COLUMBUS , Ohio -- Employers can blame hay fever for the loss of millions of hours of work productivity this spring.
A new study of nearly 600 people with hay fever symptoms, including sneezing, watery eyes and runny and itchy noses, found that workers missed an hour of work per week during peak hay fever season.
While missing an hour of work a week may seem small, consider that 20 to 50 million Americans suffer from at least some symptoms related to hay fever, or allergic rhinitis, said Sheryl Szeinbach, the study's lead author and a professor of pharmacy practice and administration at Ohio State University.
That means the potential loss of millions of hours of work productivity, not to mention the associated economic costs, she said. Some estimates suggest that nearly 4 million days of missed work each year due to allergy symptoms.
Hay fever symptoms can disrupt all areas of life, and study participants cited a lack of sleep and a negative impact on their overall health as the two main reasons for missing work.

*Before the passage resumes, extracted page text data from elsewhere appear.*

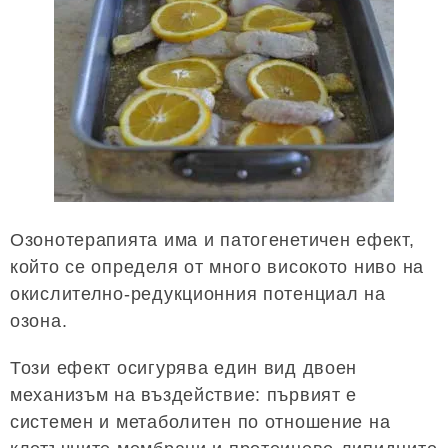
Озонотерапията има и патогенетичен ефект,
който се определя от много високото ниво на
окислително-редукционния потенциал на
озона.
Този ефект осигурява един вид двоен
механизъм на въздействие: първият е
системен и метаболитен по отношение на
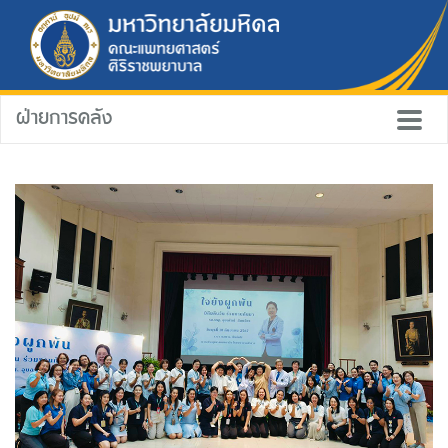
ฝ่ายการคลัง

Szeinbach suggests that people who suspect they have hay fever get an allergy test, either from a family doctor or an allergist. In previous work, she found that some people with allergy-like symptoms don't actually have allergies. Almost anything can cause allergy-type symptoms - perfumes, sinus infections, exercise, dust, cold air even if a person doesn't have an allergy.
Diagnostic testing followed by the right kind of treatment may mean less time out of work, she said.
The study currently appears on the website for the Primary Care Respiratory Journal.
Szeinbach and her colleagues collected questionnaires from 577 people whose medical and prescription records showed a diagnosis of allergic rhinitis. Participants were asked about the severity and type of allergy symptoms they had, and whether or not they had seen a physician for treatment.